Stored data
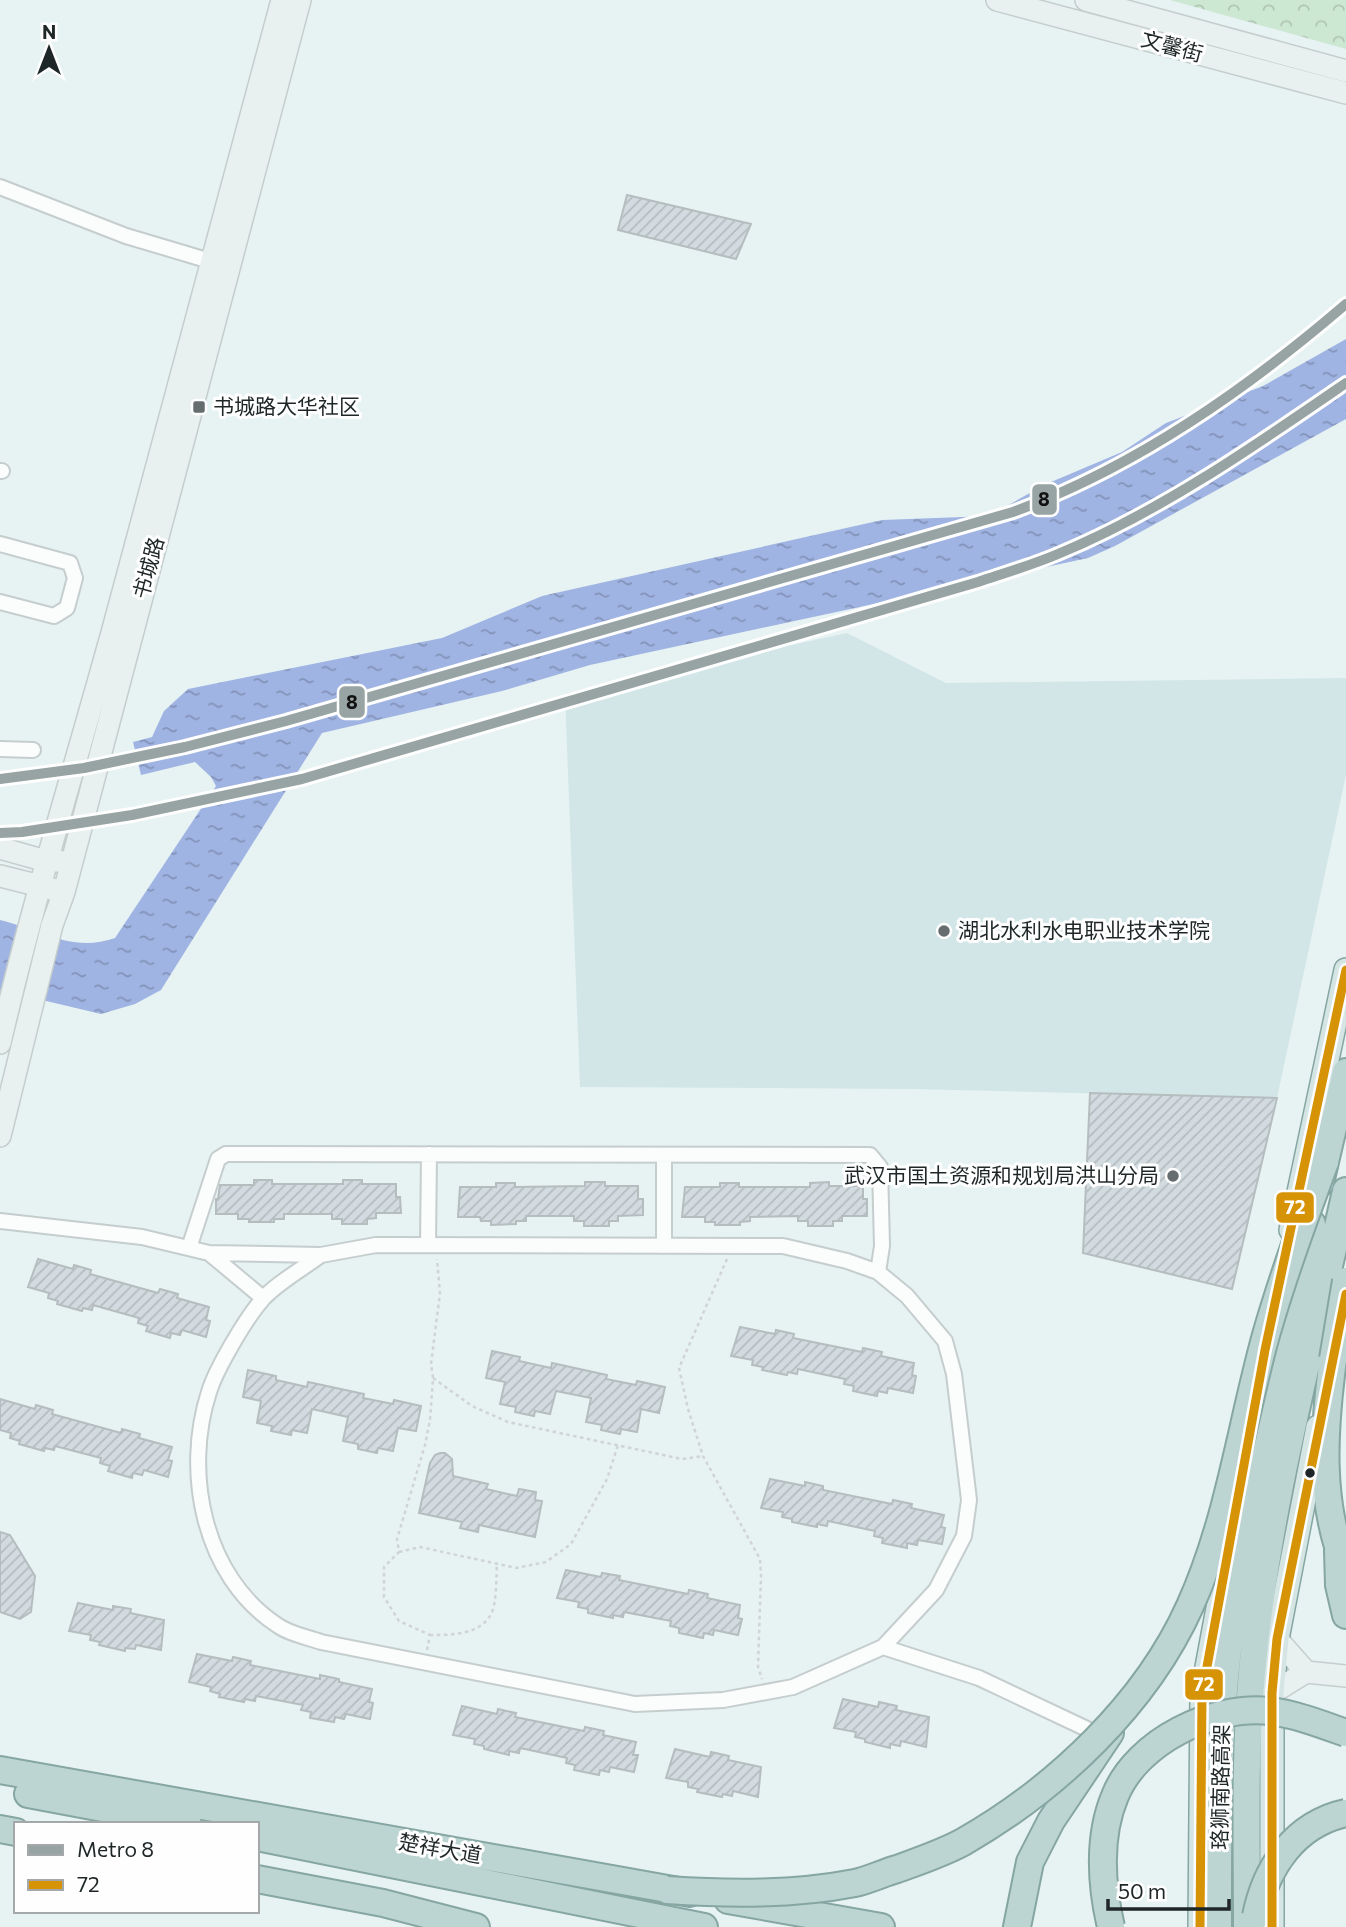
<svg xmlns="http://www.w3.org/2000/svg" width="1346" height="1927" viewBox="0 0 1346 1927" font-family="Commissioner,'Noto Sans SC',sans-serif">
	<style>
		.built { fill: #d2e6e8 }
		.park { fill: url(#park-crowns) }
		.water { fill: url(#water-ripples) }
		.building { fill: url(#building-hatch); stroke: #b5bdbf; stroke-width: 2 }
		.lines { fill: none; stroke-linecap: round; stroke-linejoin: round }
		.street-casing { stroke: #c5cdcd; stroke-width: 18 }
		.secondary-casing { stroke: #c5cdcd; stroke-width: 24 }
		.primary-casing { stroke: #86a6a2; stroke-width: 26 }
		.highway-casing { stroke: #86a6a2; stroke-width: 30 }
		.path { stroke: #d1d4d4; stroke-width: 2.5; stroke-dasharray: 3.5 3.5; stroke-linecap: butt }
		.street { stroke: #fbfdfd; stroke-width: 14 }
		.secondary { stroke: #e8f1f0; stroke-width: 21 }
		.primary { stroke: #d5e5e4; stroke-width: 23 }
		.highway { stroke: #bcd5d2; stroke-width: 26 }
		.highway-bridge-casing { stroke: #86a6a2; stroke-width: 30; stroke-linecap: butt }
		.highway-bridge { stroke: #bcd5d2; stroke-width: 26 }
		.bus-1-casing { stroke: #fefefe; stroke-width: 14 }
		.bus-1 { stroke: #d79306; stroke-width: 9 }
		.metro-1-casing { stroke: #fefefe; stroke-width: 16 }
		.metro-1 { stroke: #97a4a3; stroke-width: 10 }
		.poi-dot { fill: #656d6e; stroke: #fefefe; stroke-width: 2.5 }
		.bus-dot { fill: #1f2627; stroke: #fefefe; stroke-width: 2.5 }
		.labels { text-anchor: middle; stroke-width: 6; stroke-linejoin: round; paint-order: stroke }
		.street-label { font-size: 21px; fill: #1f2627; stroke: #fefefe }
		.poi-label { font-size: 21px; fill: #1f2627; stroke: #fefefe; text-anchor: start }
		.line-badge { stroke: #fefefe; stroke-width: 2.5 }
		.badge-label { font-size: 19px; text-anchor: middle; font-weight: bold; fill: #fff }
		.pale-badge-label { font-size: 19px; text-anchor: middle; font-weight: bold; fill: #111 }
	</style>
	<defs>
		<pattern id="park-crowns" width="20" height="18" patternUnits="userSpaceOnUse" patternTransform="scale(1.75)"><rect width="20" height="18" fill="#cce7d2"/><path d="M2 6a3 3 0 1 1 6 0M12 15a3 3 0 1 1 6 0" fill="none" stroke="#afc6b4"/></pattern>
		<pattern id="water-ripples" width="26" height="14" patternUnits="userSpaceOnUse" patternTransform="scale(1.75)"><rect width="26" height="14" fill="#a0b4e3"/><path d="M2 4q2-2 4 0t4 0M15 11q2-2 4 0t4 0" fill="none" stroke="#8292b8"/></pattern>
		<pattern id="building-hatch" width="6" height="6" patternUnits="userSpaceOnUse" patternTransform="scale(1.75)"><rect width="6" height="6" fill="#d2dbdf"/><path d="M-1 1l2-2M0 6l6-6M5 7l2-2" fill="none" stroke="#b4bcbf"/></pattern>
	</defs>
	<rect width="100%" height="100%" fill="#e7f2f3"/>
	<path class="built" d="M847,633L946,683L1346,678V775L1277,1098L913,1089L580,1087L565,694Z"/>
	<path class="park" d="M1170,0H1346V49Z"/>
	<path class="water" d="M1346,339V419L1115,546L1088,558L590,665L502,691L322,733L161,990L135,1004L101,1014L0,990V920C42,930 72,953 115,938L216,786L211,777L195,762L141,775L133,742L152,737L164,711L188,689L442,638L542,596L882,520L989,516L1044,485L1122,452L1166,423L1263,386Z"/>
	<path class="building" d="M627,195L751,224L736,259L618,230Z
		M1090,1093L1277,1098L1232,1289L1083,1253Z
		M254,1180H272V1184H343V1180H362V1184H396V1197H400L401,1213H376V1218L367,1219V1224H342V1219H332V1214H284V1219H274V1222H249V1219H238V1214H216V1199H218L220,1185H254Z
		M585,1182H605V1186H638V1199H643V1215L618,1216V1221H609V1226H584V1221H574V1216H526V1221H516V1224L491,1225V1221H481L480,1217H458L460,1187H496V1183H515V1187L585,1186Z
		M829,1182V1186H863V1199H867V1216H842V1221H833V1226H808V1221H798V1216L750,1217V1221L740,1222V1225H715V1222H705V1217H682L685,1187H720V1183H739V1187H810V1183Z
		M38,1259L73,1269L74,1265L91,1270L90,1274L158,1293L160,1289L178,1294L177,1298L209,1307L206,1320L210,1321L206,1337L182,1330L180,1335L171,1333L170,1338L146,1331L148,1326L138,1323L139,1318L93,1305L92,1310L83,1308L82,1311L57,1304L58,1301L48,1298L49,1293L28,1287Z
		M740,1327L775,1334L776,1330L794,1334L793,1338L862,1352L863,1348L882,1352L881,1356L914,1363L912,1375L916,1376L913,1393L888,1388L887,1393L878,1391L877,1396L853,1391L854,1386L844,1384L845,1379L798,1369L797,1374L788,1372L787,1375L762,1370L763,1367L752,1365L753,1360L731,1356Z
		M492,1351L520,1357L519,1361L551,1368L552,1363L607,1375L606,1379L636,1385L637,1381L665,1387L659,1413L641,1409L637,1432L621,1429L620,1434L601,1430L602,1425L586,1422L591,1398L556,1391L550,1414L535,1411L534,1416L515,1412L516,1407L500,1404L505,1382L486,1378Z
		M248,1370L276,1376V1380L307,1387L308,1382L364,1394L363,1398L393,1404L394,1400L421,1406L416,1431L398,1428L393,1451L378,1448L377,1453L358,1449V1444L343,1441L348,1417L312,1409L307,1433L292,1430L291,1435L271,1431L272,1426L257,1423L261,1401L243,1397Z
		M0,1399L35,1409L36,1405L53,1410L52,1414L121,1433L122,1429L140,1434L139,1438L172,1447L168,1460L172,1461L168,1477L144,1470L142,1475L133,1473L132,1478L108,1471L110,1466L100,1463L101,1458L55,1446L54,1450L45,1448L44,1451L19,1444L20,1441L10,1438L11,1433L0,1430Z
		M440,1453H445L452,1459L453,1476L488,1484L486,1489L517,1496L519,1489L536,1492L535,1500L542,1501L535,1537L479,1525L478,1532L460,1528L462,1522L419,1513L430,1463L435,1455Z
		M770,1479L805,1486V1482L823,1486V1490L892,1504L893,1500L912,1504L911,1508L944,1515L941,1527L945,1528L942,1544L918,1540L917,1545L907,1543V1548L882,1543L883,1538L874,1536L875,1531L828,1521L827,1526L817,1524V1527L792,1522V1519L782,1517L783,1512L761,1508Z
		M0,1532L10,1535L35,1576L31,1612L20,1619L0,1612Z
		M566,1570L601,1577L602,1573L620,1576L619,1580L688,1594L689,1590L708,1594L707,1598L740,1605L738,1618L742,1619L738,1635L714,1630L713,1635L704,1633L703,1638L679,1633V1628L670,1626L671,1621L624,1612L623,1617L613,1615V1618L588,1613V1609L578,1607L579,1602L557,1598Z
		M78,1603L113,1610V1606L131,1609L130,1613L164,1620L161,1650L136,1645L135,1649L125,1648V1651L99,1645L100,1642L90,1640L91,1635L69,1631Z
		M197,1654L232,1661L233,1657L251,1661L250,1665L320,1679V1675L339,1679V1682L372,1689L369,1702L373,1703L370,1719L346,1714L344,1719L335,1717L334,1722L310,1718L311,1712L301,1710L303,1705L256,1696L255,1701L245,1699L244,1702L219,1697L220,1694L210,1691L211,1687L189,1682Z
		M843,1699L878,1707L879,1702L897,1706L896,1710L929,1717L926,1747L901,1741L900,1746L890,1744V1748L865,1742V1739L855,1737L856,1732L834,1728Z
		M462,1706L497,1714L498,1709L516,1713L515,1717L584,1731L585,1727L604,1731L603,1735L636,1742L633,1755H638L634,1772L610,1767L609,1772L600,1770L599,1775L574,1770L575,1765L566,1763L567,1758L520,1748L519,1753L509,1751V1755L484,1749V1746L474,1744L475,1739L453,1735Z
		M675,1749L710,1757L711,1752L729,1756L728,1760L761,1767L758,1797L733,1791L732,1796L723,1794L722,1797L697,1792L698,1789L688,1787V1782L666,1778Z"/>
	<g class="lines">
		<g class="street-casing">
			<path id="street" d="M0,187L126,236L220,264
				M0,471H2
				M0,544L70,563L75,578L67,608L54,616L0,602
				M0,749L33,750
				M664,1155V1246
				M0,1221L142,1237L209,1253L321,1255L376,1245L783,1246L847,1261L878,1272L907,1296L945,1341L954,1374L969,1500L964,1536L936,1590L883,1647L793,1687L723,1700L635,1704L321,1642C307,1637 289,1634 277,1625C203,1576 183,1472 209,1392C216,1369 246,1318 262,1300C274,1285 305,1267 321,1255
				M428,1245L429,1154
				M189,1248L218,1159L226,1154L870,1155L880,1167L882,1246L878,1272
				M209,1253L263,1298
				M883,1647L979,1678L1087,1729"/>
		</g>
		<g class="secondary-casing">
			<path id="secondary" d="M997,0L1346,93
				M1086,0L1346,71
				M0,848L46,861H59
				M0,876L52,889
				M0,1043C32,903 75,767 113,629C171,420 226,210 282,0
				M0,1136L52,925L64,892L300,0
				M1277,1639L1306,1672L1346,1676
				M1272,1693L1306,1672"/>
		</g>
		<g class="primary-casing">
			<path id="primary" d="M1291,1230L1346,970
				M1200,1927L1202,1694L1240,1490
				M1272,1927V1693L1277,1639L1318,1427"/>
		</g>
		<g class="highway-casing">
			<path id="highway" d="M1320,1183L1346,1072
				M1333,1359C1324,1427 1318,1503 1346,1568
				M1338,1551L1339,1585L1346,1615
				M0,1770L690,1893
				M28,1794L188,1824
				M0,1829L16,1832
				M257,1837L704,1927
				M257,1879L383,1903L476,1927
				M728,1900L881,1927
				M1017,1927L1030,1862L1051,1821L1110,1733
				M1218,1927C1218,1825 1217,1721 1232,1619C1250,1486 1284,1355 1312,1224
				M1247,1927C1247,1842 1244,1757 1252,1672C1267,1509 1311,1350 1346,1191"/>
		</g>
		<path class="path" d="M727,1259L679,1368L688,1409L703,1456L760,1559L761,1575L758,1667L762,1679
			M433,1378L472,1406L508,1422L682,1459L703,1456
			M399,1552L420,1547L516,1568L546,1562L571,1544L607,1479L618,1445
			M430,1635C451,1635 480,1635 491,1614C497,1604 496,1577 497,1564
			M427,1650L430,1635L399,1621L384,1597V1567L399,1552L397,1539L425,1445L430,1420L433,1378L431,1364L440,1293L437,1259"/>
		<use href="#street" class="street"/>
		<use href="#secondary" class="secondary"/>
		<use href="#primary" class="primary"/>
		<use href="#highway" class="highway"/>
		<g class="highway-bridge-casing">
			<path id="highway-bridge" d="M1333,1359L1346,1281
				M667,1890C729,1894 793,1895 855,1883C869,1880 883,1873 897,1869C919,1861 943,1853 963,1842C1056,1789 1146,1704 1190,1606C1229,1520 1241,1425 1266,1335C1283,1276 1304,1219 1325,1162
				M1256,1916C1266,1867 1295,1824 1346,1813
				M1111,1927C1101,1885 1098,1836 1115,1796C1137,1741 1213,1705 1269,1711C1295,1714 1321,1724 1346,1733"/>
		</g>
		<use href="#highway-bridge" class="highway-bridge"/>
		<g class="bus-1-casing">
			<path id="bus-1" d="M1200,1927L1202,1694L1265,1350L1346,970
				M1272,1927V1693L1277,1639L1346,1294"/>
		</g>
		<use href="#bus-1" class="bus-1"/>
		<g class="metro-1-casing">
			<path id="metro-1" d="M0,779L84,768L185,747L286,721L1013,512C1136,467 1247,389 1346,304
				M0,833L22,832L132,815L302,779L978,582C1005,573 1032,565 1058,554C1160,512 1256,445 1346,383"/>
		</g>
		<use href="#metro-1" class="metro-1"/>
	</g>
	<g class="poi-dot">
		<rect x="192" y="400" width="14" height="14" rx="3.5"/>
		<circle cx="944" cy="931" r="7"/>
		<circle cx="1173" cy="1176" r="7"/>
	</g>
	<circle class="bus-dot" cx="1310" cy="1473" r="6"/>
	<g class="labels">
		<g class="street-label">
			<text transform="translate(1172 47) rotate(15)" y="7">文馨街</text>
			<text transform="translate(149 568) rotate(-75)" y="7">书城路</text>
			<text transform="translate(1221 1787) rotate(-89)" y="7">珞狮南路高架</text>
			<text transform="translate(440 1849) rotate(10)" y="7">楚祥大道</text>
		</g>
		<g class="poi-label">
			<text x="213" y="414">书城路大华社区</text>
			<text x="958" y="938">湖北水利水电职业技术学院</text>
			<text x="1159" y="1183" text-anchor="end">武汉市国土资源和规划局洪山分局</text>
		</g>
	</g>
	<g class="line-badge">
		<rect x="1031" y="483" width="27" height="33" rx="7" fill="#97a4a3"/>
		<rect x="338" y="685" width="28" height="34" rx="7" fill="#97a4a3"/>
		<rect x="1275" y="1191" width="40" height="33" rx="7" fill="#d79306"/>
		<rect x="1184" y="1668" width="40" height="33" rx="7" fill="#d79306"/>
	</g>
	<g class="badge-label">
		<text x="1295" y="1214">72</text>
		<text x="1204" y="1691">72</text>
	</g>
	<g class="pale-badge-label">
		<text x="1044" y="506">8</text>
		<text x="352" y="709">8</text>
	</g>
	<rect x="14" y="1822" width="245" height="91" fill="#fefefe" stroke="#a5a8a8" stroke-width="2"/>
	<rect x="28" y="1845" width="35" height="10" fill="#97a4a3" stroke="#a5a8a8" stroke-width="2"/>
	<text x="77" y="1857" font-size="21" fill="#1f2627">Metro 8</text>
	<rect x="28" y="1880" width="35" height="10" fill="#d79306" stroke="#a5a8a8" stroke-width="2"/>
	<text x="77" y="1892" font-size="21" fill="#1f2627">72</text>
	<g transform="translate(49 49)" stroke="#fefefe" stroke-width="5" paint-order="stroke">
	<path d="M0-5L12 26L0 18L-12 26Z" fill="#1f2627"/>
	<text y="-10" font-size="19" font-weight="bold" text-anchor="middle" fill="#1f2627">N</text>
	</g>
	<path d="M1108 1899v10h121v-10" fill="none" stroke="#1f2627" stroke-width="3.5"/>
	<text x="1118" y="1899" font-size="21" fill="#1f2627" stroke="#fefefe" stroke-width="5" paint-order="stroke">50 m</text>
</svg>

◆ GOAL OF THE EXERCISE:
Among the entries above, the lines between the ones containing "#c5cdcd; stroke-width: 18" and "6 0M12 15a3", inclusive, are to be transcribed exactly. No other line is to be given.

◆ RESULT:
		.street-casing { stroke: #c5cdcd; stroke-width: 18 }
		.secondary-casing { stroke: #c5cdcd; stroke-width: 24 }
		.primary-casing { stroke: #86a6a2; stroke-width: 26 }
		.highway-casing { stroke: #86a6a2; stroke-width: 30 }
		.path { stroke: #d1d4d4; stroke-width: 2.5; stroke-dasharray: 3.5 3.5; stroke-linecap: butt }
		.street { stroke: #fbfdfd; stroke-width: 14 }
		.secondary { stroke: #e8f1f0; stroke-width: 21 }
		.primary { stroke: #d5e5e4; stroke-width: 23 }
		.highway { stroke: #bcd5d2; stroke-width: 26 }
		.highway-bridge-casing { stroke: #86a6a2; stroke-width: 30; stroke-linecap: butt }
		.highway-bridge { stroke: #bcd5d2; stroke-width: 26 }
		.bus-1-casing { stroke: #fefefe; stroke-width: 14 }
		.bus-1 { stroke: #d79306; stroke-width: 9 }
		.metro-1-casing { stroke: #fefefe; stroke-width: 16 }
		.metro-1 { stroke: #97a4a3; stroke-width: 10 }
		.poi-dot { fill: #656d6e; stroke: #fefefe; stroke-width: 2.5 }
		.bus-dot { fill: #1f2627; stroke: #fefefe; stroke-width: 2.5 }
		.labels { text-anchor: middle; stroke-width: 6; stroke-linejoin: round; paint-order: stroke }
		.street-label { font-size: 21px; fill: #1f2627; stroke: #fefefe }
		.poi-label { font-size: 21px; fill: #1f2627; stroke: #fefefe; text-anchor: start }
		.line-badge { stroke: #fefefe; stroke-width: 2.5 }
		.badge-label { font-size: 19px; text-anchor: middle; font-weight: bold; fill: #fff }
		.pale-badge-label { font-size: 19px; text-anchor: middle; font-weight: bold; fill: #111 }
	</style>
	<defs>
		<pattern id="park-crowns" width="20" height="18" patternUnits="userSpaceOnUse" patternTransform="scale(1.75)"><rect width="20" height="18" fill="#cce7d2"/><path d="M2 6a3 3 0 1 1 6 0M12 15a3 3 0 1 1 6 0" fill="none" stroke="#afc6b4"/></pattern>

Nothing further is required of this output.